* READING PASSAGE *
Design variant ablation:
| Coefficients | Method | LMO | CV Score |
|---|---|---|---|
| Optimized | FW_soft | Task-wise | 80.1 |
| Optimized | FW_soft | Layer-wise | 79.7 |
| Not optimized | FW_soft | Task-wise | 70.3 |
| — | FW_hard | Layer-wise | 74.0 |
Optimizing merging coefficients yields gains of up to 9.9 points; task-wise LMO slightly outperforms layer-wise LMO for \(\text{FW}_{soft}\).
Key Findings¶
- FW-Merging requires only 100 samples per task and 2 minutes, yet surpasses conventional MTL which requires 2.9K samples and 4.2 hours.
- The checkpoint with the smallest linear approximation value is precisely the most relevant model to the target task (validated in Figure 3), indicating that the gradient inner product is a reliable relevance indicator.
- The method demonstrates strong robustness to noisy models (models initialized from different pretraining starting points).
- FW-Merging can be combined with other merging functions (e.g., Ties-Merging) for further improvement.
Highlights & Insights¶
- Elegant theoretical framework: Establishes a correspondence between model merging and the classical Frank-Wolfe optimization algorithm, providing convergence guarantees and clear geometric intuition.
- Practical scalability: Constant memory overhead combined with robustness to irrelevant models is critical for large-scale model merging in the HuggingFace ecosystem.
- Exceptional data efficiency: Only 100 samples per task, making the method suitable for privacy-sensitive and data-scarce scenarios.
- Strong orthogonality: Serves as a general framework that can be combined with existing merging methods.
Limitations & Future Work¶
- The internal optimization (coefficient solving in Soft FW) may increase overall computational cost.
- Only Task Arithmetic is used as the MergeFn to ensure convex hull feasibility; more complex merging functions may violate constraints yet yield better empirical results.

* BRIEF 1 *
In the FW-Merging summary, how many samples per task does FW-Merging require?
* BRIEF 2 *
Can you render this sentence from the FW-Merging summary in Spanish: "The internal optimization (coefficient solving in Soft FW) may increase overall computational cost."
* BRIEF 3 *
Extend the FW-Merging summary, picking up right after its final point on merging functions that may violate constraints.

* RECORDED DATA *
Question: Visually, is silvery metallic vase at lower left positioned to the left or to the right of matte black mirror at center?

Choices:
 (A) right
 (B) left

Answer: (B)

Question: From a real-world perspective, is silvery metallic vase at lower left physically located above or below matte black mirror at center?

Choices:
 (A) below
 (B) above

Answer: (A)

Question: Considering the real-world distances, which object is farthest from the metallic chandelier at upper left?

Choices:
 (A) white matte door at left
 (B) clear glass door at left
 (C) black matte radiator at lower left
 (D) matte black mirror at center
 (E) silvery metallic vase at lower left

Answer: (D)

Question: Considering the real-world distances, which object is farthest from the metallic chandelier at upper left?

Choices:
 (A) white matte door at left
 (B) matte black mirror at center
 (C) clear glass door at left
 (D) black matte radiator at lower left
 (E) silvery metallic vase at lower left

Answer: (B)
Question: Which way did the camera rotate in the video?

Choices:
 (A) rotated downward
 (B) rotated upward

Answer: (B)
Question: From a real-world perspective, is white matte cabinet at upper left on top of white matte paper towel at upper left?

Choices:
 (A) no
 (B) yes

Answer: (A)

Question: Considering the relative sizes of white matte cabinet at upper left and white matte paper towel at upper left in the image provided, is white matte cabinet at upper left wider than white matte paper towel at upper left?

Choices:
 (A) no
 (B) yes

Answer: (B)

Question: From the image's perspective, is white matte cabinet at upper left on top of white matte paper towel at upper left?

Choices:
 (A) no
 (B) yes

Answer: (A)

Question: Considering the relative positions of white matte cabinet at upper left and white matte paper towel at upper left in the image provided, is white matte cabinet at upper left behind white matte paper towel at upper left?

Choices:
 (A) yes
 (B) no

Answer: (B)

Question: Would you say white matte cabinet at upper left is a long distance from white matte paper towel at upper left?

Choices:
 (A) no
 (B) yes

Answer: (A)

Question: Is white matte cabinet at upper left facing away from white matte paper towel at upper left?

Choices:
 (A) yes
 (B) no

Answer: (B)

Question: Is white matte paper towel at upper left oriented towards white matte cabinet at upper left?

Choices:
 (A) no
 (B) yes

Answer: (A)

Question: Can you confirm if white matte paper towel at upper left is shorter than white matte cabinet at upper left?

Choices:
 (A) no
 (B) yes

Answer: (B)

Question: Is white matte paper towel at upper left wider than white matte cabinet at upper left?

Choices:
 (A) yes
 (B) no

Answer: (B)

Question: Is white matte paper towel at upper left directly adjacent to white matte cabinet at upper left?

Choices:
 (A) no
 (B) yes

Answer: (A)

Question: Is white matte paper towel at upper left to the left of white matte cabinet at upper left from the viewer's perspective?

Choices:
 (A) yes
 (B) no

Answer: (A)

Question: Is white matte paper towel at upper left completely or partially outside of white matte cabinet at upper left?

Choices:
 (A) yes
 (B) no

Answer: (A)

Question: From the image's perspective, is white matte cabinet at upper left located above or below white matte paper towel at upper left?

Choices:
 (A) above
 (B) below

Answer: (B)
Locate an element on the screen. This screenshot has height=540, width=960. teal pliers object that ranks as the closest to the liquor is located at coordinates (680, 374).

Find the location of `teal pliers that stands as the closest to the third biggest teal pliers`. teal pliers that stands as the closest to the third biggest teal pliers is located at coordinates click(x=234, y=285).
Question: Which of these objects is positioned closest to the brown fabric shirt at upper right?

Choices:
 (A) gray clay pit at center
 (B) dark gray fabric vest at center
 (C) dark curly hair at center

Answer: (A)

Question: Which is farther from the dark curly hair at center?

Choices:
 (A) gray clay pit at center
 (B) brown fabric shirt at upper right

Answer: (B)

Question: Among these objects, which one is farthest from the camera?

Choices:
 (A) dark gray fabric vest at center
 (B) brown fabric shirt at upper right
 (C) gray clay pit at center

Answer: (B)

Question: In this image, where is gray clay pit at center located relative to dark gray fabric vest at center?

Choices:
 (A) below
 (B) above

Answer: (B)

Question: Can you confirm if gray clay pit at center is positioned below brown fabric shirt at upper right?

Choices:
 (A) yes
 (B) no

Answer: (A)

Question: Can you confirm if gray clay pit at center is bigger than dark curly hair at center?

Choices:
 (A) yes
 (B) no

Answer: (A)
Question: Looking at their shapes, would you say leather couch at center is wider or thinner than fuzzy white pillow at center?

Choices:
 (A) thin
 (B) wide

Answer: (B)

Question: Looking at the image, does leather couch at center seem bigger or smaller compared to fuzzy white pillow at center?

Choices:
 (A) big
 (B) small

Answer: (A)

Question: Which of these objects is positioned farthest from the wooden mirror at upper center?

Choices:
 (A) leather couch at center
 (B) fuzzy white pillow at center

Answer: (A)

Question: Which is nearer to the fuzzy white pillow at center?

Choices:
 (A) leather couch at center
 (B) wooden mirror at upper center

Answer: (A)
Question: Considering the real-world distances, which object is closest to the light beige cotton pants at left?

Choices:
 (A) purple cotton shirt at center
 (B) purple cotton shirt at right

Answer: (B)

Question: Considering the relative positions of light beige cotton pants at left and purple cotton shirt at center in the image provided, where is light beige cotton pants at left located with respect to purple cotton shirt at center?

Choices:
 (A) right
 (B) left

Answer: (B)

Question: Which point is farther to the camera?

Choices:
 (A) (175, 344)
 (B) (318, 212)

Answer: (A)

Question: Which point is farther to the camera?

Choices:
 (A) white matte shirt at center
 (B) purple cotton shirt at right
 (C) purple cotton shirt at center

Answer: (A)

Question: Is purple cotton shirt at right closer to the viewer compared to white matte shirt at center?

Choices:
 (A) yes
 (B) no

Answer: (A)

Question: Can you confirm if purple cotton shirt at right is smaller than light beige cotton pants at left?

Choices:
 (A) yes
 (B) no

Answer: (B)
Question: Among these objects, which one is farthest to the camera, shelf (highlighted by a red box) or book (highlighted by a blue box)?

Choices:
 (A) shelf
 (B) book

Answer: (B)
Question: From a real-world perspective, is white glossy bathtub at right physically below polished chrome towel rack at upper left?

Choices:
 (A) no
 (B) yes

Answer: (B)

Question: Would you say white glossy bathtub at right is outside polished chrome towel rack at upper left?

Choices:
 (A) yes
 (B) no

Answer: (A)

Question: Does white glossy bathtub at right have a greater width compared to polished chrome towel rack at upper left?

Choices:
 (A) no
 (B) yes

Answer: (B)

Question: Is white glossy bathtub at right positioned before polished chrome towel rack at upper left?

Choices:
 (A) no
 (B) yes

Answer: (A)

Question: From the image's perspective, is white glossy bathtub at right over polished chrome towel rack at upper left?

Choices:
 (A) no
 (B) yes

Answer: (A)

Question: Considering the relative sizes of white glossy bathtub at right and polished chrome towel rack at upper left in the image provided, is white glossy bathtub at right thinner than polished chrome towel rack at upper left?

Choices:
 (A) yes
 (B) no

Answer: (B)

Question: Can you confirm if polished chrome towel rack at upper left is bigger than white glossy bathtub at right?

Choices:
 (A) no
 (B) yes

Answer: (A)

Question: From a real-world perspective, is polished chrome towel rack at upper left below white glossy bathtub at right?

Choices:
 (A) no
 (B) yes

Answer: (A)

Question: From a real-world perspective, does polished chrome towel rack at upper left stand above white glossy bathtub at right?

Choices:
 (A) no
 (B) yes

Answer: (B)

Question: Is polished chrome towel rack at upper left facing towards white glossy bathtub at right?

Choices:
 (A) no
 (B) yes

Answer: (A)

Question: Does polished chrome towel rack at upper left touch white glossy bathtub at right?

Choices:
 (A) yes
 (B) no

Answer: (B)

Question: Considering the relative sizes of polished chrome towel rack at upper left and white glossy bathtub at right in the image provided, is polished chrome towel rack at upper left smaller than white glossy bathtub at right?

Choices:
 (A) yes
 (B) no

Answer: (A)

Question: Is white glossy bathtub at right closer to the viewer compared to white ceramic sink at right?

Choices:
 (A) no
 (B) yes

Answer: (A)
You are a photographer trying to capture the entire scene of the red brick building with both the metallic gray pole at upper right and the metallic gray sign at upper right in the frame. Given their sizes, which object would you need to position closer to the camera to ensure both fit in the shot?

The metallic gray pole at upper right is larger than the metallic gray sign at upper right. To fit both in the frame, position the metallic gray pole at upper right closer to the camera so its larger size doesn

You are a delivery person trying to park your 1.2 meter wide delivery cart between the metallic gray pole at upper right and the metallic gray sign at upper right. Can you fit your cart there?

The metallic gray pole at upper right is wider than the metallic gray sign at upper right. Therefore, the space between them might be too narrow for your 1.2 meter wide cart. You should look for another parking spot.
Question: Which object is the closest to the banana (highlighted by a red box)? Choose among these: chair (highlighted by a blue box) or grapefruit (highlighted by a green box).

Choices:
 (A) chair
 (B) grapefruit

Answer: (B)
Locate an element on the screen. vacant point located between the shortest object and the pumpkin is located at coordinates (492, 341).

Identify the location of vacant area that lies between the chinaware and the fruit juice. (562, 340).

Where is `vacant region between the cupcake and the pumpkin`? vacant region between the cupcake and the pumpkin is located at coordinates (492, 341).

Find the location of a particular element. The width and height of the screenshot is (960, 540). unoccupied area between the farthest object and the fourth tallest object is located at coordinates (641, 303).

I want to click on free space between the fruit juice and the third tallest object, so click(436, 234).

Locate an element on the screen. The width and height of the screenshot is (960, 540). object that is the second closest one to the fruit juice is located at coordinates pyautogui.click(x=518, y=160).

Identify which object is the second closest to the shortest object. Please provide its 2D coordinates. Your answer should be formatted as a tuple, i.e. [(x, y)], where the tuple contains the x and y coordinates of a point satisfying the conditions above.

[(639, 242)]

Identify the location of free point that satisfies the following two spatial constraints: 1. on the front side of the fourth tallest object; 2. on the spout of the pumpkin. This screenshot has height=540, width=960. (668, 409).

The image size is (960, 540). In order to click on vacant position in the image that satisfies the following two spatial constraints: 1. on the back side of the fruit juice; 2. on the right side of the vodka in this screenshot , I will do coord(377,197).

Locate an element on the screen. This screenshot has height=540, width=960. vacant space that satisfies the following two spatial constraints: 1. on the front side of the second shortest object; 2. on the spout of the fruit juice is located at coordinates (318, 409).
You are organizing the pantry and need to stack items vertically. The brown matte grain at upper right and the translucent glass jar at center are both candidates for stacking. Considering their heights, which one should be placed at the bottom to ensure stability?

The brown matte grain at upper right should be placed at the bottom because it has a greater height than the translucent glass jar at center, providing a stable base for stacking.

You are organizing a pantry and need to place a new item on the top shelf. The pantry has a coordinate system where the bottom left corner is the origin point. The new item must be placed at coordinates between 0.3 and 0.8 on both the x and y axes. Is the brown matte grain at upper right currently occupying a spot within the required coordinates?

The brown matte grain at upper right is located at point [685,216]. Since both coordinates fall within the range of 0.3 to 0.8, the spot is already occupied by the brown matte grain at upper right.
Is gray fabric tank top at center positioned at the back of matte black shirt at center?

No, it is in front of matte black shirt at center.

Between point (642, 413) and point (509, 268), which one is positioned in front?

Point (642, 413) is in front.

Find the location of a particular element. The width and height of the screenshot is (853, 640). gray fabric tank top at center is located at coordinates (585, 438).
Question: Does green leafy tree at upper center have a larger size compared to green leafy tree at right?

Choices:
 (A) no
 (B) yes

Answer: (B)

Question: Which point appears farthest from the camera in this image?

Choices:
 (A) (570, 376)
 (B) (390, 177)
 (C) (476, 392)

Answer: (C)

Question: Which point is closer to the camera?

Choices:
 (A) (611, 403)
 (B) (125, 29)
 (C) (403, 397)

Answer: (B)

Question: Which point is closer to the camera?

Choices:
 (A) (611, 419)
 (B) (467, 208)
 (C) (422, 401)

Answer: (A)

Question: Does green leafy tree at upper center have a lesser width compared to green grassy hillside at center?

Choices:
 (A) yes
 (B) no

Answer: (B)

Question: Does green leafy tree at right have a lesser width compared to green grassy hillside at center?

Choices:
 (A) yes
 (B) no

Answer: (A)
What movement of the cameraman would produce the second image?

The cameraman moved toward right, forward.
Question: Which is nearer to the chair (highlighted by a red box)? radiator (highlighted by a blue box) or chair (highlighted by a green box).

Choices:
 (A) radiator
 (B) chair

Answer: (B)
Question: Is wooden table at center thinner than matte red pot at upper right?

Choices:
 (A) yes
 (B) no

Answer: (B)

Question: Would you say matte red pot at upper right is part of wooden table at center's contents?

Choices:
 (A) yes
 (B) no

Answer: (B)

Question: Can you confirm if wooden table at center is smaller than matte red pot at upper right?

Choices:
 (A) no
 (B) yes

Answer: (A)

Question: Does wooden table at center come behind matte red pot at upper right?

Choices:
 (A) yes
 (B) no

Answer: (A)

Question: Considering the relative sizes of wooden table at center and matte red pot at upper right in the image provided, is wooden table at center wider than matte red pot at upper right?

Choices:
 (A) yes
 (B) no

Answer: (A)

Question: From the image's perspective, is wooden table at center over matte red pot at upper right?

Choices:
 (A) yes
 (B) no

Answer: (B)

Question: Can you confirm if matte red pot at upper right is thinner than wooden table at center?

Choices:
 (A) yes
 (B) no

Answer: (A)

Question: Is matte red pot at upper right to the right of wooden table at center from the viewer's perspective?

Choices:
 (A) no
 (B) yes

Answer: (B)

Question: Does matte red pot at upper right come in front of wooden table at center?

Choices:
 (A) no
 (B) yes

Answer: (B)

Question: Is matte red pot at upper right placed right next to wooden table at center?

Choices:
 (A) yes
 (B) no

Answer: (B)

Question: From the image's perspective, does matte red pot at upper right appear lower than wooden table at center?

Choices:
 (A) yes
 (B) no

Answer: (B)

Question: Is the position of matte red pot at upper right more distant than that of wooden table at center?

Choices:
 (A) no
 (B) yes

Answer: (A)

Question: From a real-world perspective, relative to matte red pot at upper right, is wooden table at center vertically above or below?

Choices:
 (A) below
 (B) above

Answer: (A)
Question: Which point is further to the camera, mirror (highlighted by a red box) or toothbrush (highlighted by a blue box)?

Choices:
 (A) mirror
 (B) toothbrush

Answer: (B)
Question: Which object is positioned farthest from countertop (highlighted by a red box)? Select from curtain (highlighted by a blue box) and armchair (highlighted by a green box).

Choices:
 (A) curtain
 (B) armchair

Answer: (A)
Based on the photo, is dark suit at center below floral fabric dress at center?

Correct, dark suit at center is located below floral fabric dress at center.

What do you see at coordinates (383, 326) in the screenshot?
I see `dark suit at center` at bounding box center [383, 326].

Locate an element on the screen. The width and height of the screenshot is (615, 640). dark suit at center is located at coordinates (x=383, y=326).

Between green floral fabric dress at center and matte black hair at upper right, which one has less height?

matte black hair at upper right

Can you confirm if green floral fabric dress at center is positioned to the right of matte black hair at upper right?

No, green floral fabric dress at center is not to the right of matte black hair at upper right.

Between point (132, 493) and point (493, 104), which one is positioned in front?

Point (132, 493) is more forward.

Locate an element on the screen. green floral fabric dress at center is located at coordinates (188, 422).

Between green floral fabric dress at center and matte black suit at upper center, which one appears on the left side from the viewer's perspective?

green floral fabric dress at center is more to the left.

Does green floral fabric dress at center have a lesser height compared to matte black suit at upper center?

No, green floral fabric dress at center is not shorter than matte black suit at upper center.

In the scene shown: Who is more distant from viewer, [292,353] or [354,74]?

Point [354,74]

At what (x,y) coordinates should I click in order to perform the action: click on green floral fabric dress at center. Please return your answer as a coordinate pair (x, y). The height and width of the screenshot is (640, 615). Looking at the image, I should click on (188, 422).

* TASK RESPONSE 1 *
Only 100 samples per task.

* TASK RESPONSE 2 *
La optimización interna (la resolución de coeficientes en Soft FW) puede aumentar el costo computacional total.

* TASK RESPONSE 3 *
- Validation on larger-scale models (e.g., 70B+) has not been conducted.
- The choice between layer-wise and task-wise LMO lacks an adaptive mechanism and must be manually selected based on the scenario.
- The objective function design relies on a small amount of task-aligned data, making the method inapplicable in fully unsupervised settings.
Related Work & Insights¶
- Task Arithmetic pioneered the paradigm of task vector operations in weight space.
- The parameter conflict resolution approaches of TIES-Merging and DARE are complementary to FW-Merging's model selection mechanism.
- AdaMerging's test-time entropy optimization contrasts with FW-Merging's training-set cross-entropy optimization.
- Frank-Wolfe algorithms hold broad promise for constrained optimization in deep learning.
Rating¶
- Novelty: ⭐⭐⭐⭐⭐ Innovatively bridges classical optimization algorithms with model merging, with solid theoretical contributions.
- Experimental Thoroughness: ⭐⭐⭐⭐ Covers NLP discriminative/generative and CV tasks, with detailed scalability analysis and complete ablations.
- Writing Quality: ⭐⭐⭐⭐⭐ Mathematical derivations are rigorous, intuitive figures are clear, and theory is tightly integrated with experiments.
- Value: ⭐⭐⭐⭐⭐ Establishes a new paradigm for scalable model merging with significant practical value for the open-source model ecosystem.